**Provided records**:
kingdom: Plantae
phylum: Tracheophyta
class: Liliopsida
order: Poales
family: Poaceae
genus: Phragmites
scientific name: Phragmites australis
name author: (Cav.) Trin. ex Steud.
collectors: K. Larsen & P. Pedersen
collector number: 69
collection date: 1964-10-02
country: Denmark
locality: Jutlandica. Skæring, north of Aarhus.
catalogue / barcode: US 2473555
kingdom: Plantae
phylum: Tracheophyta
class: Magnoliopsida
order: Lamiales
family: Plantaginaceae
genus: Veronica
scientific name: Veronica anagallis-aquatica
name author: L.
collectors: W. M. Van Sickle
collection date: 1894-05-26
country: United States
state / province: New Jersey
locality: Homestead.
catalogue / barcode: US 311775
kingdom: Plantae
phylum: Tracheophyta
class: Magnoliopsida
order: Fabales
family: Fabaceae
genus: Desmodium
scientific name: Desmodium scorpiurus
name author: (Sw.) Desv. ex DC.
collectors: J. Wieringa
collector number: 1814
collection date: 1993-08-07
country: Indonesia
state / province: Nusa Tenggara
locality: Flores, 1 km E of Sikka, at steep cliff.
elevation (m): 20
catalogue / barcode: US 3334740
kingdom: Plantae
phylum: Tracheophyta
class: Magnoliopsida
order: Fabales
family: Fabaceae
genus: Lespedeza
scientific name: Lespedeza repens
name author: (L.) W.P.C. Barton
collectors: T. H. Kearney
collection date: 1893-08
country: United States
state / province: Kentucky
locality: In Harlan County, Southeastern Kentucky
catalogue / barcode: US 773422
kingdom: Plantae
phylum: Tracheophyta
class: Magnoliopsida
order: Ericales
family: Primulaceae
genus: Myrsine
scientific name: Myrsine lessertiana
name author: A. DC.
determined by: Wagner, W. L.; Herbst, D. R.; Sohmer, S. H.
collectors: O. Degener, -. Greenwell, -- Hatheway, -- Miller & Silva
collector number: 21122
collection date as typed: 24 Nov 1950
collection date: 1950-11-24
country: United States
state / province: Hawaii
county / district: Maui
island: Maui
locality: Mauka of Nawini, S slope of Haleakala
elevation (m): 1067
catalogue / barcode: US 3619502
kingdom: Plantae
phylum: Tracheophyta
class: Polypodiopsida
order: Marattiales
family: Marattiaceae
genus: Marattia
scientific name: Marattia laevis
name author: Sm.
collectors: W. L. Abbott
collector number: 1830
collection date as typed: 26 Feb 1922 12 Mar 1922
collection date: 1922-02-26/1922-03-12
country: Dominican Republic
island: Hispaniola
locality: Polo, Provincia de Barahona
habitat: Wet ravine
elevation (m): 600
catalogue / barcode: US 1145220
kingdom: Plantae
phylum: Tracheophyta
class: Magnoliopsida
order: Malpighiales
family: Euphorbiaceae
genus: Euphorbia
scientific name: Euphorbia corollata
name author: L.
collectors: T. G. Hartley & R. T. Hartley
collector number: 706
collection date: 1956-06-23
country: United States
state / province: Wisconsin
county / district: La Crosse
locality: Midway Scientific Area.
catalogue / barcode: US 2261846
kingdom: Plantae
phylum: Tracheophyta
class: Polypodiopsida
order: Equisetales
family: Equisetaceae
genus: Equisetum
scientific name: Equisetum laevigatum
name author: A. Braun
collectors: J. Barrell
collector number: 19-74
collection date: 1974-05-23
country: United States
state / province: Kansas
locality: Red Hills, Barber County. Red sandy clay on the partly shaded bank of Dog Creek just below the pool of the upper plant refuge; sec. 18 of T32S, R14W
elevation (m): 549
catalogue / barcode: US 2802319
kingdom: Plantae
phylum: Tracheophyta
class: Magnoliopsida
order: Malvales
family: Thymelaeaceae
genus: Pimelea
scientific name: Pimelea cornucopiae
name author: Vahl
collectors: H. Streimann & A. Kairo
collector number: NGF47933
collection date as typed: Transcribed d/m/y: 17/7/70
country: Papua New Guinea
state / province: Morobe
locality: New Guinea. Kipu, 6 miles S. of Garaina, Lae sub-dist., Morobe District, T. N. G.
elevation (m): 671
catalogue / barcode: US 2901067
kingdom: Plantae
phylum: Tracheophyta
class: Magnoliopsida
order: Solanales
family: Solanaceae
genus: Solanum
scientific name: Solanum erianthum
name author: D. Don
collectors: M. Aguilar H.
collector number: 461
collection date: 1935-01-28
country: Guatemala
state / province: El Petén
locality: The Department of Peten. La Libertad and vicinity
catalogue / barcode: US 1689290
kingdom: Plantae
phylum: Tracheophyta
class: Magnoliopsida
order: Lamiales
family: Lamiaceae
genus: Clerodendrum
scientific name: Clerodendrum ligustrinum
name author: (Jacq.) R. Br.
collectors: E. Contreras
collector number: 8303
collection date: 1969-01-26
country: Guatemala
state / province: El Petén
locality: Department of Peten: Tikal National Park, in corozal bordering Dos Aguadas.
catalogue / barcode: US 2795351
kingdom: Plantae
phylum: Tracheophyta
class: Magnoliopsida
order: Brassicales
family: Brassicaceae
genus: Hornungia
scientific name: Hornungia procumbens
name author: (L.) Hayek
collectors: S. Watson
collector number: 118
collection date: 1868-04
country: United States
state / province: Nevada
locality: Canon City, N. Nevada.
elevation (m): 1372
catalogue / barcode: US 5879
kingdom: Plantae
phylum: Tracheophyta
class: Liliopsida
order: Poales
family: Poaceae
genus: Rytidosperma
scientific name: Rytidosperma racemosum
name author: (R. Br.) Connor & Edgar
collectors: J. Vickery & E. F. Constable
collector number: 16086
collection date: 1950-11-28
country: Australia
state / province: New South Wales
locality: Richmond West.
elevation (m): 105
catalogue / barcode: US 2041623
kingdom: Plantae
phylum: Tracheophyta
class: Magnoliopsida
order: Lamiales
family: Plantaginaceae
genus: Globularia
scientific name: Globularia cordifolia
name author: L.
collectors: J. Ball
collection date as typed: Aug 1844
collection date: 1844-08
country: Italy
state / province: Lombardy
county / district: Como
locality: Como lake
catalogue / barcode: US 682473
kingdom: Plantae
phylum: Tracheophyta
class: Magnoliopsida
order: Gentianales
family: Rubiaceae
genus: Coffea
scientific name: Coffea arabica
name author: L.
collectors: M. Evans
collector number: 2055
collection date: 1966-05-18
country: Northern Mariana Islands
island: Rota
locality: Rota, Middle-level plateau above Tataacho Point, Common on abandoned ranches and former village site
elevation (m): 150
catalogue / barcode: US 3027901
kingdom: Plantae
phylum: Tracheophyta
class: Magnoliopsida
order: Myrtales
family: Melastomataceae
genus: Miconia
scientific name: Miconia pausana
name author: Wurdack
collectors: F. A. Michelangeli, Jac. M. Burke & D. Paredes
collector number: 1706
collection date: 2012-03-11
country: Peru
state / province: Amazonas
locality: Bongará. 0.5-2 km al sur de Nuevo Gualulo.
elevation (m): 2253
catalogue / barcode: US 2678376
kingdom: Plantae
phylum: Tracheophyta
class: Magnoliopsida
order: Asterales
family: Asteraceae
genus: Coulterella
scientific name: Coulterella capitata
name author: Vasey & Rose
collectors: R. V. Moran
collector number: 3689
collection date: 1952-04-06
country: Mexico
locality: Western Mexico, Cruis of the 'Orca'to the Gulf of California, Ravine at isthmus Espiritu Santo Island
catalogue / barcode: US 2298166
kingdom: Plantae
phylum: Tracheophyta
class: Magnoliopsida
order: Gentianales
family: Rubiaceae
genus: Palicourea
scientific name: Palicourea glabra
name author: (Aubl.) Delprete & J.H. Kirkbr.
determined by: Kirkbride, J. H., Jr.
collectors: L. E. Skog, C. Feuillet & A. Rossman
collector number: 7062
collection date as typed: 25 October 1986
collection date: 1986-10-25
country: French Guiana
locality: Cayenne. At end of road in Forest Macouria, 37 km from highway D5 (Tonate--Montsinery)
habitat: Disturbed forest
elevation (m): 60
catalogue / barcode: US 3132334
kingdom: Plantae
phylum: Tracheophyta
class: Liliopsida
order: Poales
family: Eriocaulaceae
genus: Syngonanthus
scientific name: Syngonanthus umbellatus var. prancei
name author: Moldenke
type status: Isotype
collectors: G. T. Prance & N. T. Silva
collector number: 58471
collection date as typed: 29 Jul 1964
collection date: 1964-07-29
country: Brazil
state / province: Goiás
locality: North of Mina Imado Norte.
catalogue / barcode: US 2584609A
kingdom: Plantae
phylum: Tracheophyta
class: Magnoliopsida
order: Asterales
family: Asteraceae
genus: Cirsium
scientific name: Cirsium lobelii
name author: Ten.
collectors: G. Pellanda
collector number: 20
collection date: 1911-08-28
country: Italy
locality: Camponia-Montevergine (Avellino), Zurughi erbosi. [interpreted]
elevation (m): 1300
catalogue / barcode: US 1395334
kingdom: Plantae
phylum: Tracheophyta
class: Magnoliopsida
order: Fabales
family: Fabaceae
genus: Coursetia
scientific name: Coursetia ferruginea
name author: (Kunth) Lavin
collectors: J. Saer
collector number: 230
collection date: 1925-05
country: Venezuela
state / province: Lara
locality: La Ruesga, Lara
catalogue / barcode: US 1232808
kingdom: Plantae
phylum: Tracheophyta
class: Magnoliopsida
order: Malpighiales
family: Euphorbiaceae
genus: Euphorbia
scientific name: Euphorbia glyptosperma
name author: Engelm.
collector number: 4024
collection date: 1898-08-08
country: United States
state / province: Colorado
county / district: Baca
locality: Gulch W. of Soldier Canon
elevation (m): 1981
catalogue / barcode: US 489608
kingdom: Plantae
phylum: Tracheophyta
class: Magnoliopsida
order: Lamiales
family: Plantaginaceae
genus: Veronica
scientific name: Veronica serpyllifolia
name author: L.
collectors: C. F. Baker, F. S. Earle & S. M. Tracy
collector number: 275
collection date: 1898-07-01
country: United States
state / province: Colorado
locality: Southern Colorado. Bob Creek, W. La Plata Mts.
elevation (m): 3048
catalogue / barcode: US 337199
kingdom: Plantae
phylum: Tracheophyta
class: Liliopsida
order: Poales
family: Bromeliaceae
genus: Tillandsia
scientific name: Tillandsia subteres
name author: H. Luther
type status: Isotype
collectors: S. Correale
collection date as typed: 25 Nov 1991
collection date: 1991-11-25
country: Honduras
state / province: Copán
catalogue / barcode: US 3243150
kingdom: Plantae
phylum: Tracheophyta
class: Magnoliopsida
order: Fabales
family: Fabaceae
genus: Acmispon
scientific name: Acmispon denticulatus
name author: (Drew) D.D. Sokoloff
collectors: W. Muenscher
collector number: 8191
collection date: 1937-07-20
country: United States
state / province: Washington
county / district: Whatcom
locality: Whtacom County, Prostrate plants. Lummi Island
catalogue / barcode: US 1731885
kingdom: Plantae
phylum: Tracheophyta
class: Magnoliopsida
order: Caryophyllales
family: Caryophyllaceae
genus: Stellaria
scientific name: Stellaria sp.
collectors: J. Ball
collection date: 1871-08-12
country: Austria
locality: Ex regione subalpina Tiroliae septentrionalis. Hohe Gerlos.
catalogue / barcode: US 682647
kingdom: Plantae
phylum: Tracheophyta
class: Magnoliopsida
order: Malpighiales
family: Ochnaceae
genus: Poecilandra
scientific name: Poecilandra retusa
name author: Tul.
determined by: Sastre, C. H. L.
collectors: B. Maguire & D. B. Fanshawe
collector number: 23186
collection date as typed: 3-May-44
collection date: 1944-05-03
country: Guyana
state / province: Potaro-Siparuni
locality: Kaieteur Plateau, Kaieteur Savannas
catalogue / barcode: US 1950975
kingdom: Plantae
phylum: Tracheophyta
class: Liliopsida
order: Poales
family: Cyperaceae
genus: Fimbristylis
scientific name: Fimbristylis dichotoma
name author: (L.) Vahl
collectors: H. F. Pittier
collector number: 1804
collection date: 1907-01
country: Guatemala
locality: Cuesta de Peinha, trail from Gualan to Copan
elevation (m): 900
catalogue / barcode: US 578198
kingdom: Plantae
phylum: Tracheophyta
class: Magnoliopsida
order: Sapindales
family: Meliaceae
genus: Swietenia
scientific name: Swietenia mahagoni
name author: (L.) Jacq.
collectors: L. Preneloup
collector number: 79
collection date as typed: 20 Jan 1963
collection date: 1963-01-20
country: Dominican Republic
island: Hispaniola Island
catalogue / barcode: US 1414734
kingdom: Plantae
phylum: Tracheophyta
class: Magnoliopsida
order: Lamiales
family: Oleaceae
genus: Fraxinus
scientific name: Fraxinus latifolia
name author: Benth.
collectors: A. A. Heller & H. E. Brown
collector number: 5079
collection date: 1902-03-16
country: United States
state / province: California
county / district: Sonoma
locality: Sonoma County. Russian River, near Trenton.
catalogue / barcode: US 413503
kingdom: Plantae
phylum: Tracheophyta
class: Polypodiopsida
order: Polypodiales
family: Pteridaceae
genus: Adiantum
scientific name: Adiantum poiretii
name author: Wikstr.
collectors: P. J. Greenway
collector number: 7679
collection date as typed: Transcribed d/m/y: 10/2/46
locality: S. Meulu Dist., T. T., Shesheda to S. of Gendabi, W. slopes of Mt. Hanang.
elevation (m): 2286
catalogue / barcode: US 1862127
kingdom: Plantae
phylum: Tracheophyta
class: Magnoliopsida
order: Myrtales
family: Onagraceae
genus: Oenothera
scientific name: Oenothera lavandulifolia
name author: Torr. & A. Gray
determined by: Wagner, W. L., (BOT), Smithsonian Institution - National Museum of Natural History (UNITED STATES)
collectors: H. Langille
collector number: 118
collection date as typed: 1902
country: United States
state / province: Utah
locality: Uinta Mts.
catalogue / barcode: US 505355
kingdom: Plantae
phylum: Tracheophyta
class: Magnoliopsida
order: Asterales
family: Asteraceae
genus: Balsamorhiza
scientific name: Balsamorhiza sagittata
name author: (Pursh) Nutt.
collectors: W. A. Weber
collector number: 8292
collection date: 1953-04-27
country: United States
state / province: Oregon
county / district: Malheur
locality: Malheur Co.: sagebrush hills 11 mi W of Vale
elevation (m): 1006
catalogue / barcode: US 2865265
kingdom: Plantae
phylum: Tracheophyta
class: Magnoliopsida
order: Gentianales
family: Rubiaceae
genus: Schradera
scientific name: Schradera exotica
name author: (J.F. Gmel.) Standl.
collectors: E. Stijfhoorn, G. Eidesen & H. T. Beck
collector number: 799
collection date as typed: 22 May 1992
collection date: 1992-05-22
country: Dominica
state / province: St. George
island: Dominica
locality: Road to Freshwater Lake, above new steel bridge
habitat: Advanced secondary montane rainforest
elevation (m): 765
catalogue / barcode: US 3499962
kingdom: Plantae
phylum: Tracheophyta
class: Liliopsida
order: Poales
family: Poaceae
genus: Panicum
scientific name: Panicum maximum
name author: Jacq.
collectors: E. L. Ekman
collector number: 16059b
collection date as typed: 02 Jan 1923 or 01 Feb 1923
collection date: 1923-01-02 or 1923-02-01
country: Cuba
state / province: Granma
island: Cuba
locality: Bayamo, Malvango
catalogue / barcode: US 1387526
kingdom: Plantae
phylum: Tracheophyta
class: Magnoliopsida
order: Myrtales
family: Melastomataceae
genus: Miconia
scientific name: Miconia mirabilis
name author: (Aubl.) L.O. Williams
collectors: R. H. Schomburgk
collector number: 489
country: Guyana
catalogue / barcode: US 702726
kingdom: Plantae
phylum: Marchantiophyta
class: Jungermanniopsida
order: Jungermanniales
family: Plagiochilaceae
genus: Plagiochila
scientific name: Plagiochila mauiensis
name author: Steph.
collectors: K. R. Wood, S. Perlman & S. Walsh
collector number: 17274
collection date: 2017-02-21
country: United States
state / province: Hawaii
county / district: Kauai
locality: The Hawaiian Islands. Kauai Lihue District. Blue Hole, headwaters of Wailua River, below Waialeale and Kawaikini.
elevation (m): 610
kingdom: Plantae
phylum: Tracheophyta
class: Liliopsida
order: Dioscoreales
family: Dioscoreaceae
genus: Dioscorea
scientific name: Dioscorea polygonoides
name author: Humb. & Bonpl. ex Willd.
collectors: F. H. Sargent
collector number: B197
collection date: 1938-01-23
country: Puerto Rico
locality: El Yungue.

**Exercise details**:
Please recast the lines of the items above as a numbered list, starting with the line that contains "locality: Red Hills, Barber" and going on through the line that contains "state / province: Morobe", with both of those lines included. Leave out any blank lines.

**Solution**:
1. locality: Red Hills, Barber County. Red sandy clay on the partly shaded bank of Dog Creek just below the pool of the upper plant refuge; sec. 18 of T32S, R14W
2. elevation (m): 549
3. catalogue / barcode: US 2802319
4. kingdom: Plantae
5. phylum: Tracheophyta
6. class: Magnoliopsida
7. order: Malvales
8. family: Thymelaeaceae
9. genus: Pimelea
10. scientific name: Pimelea cornucopiae
11. name author: Vahl
12. collectors: H. Streimann & A. Kairo
13. collector number: NGF47933
14. collection date as typed: Transcribed d/m/y: 17/7/70
15. country: Papua New Guinea
16. state / province: Morobe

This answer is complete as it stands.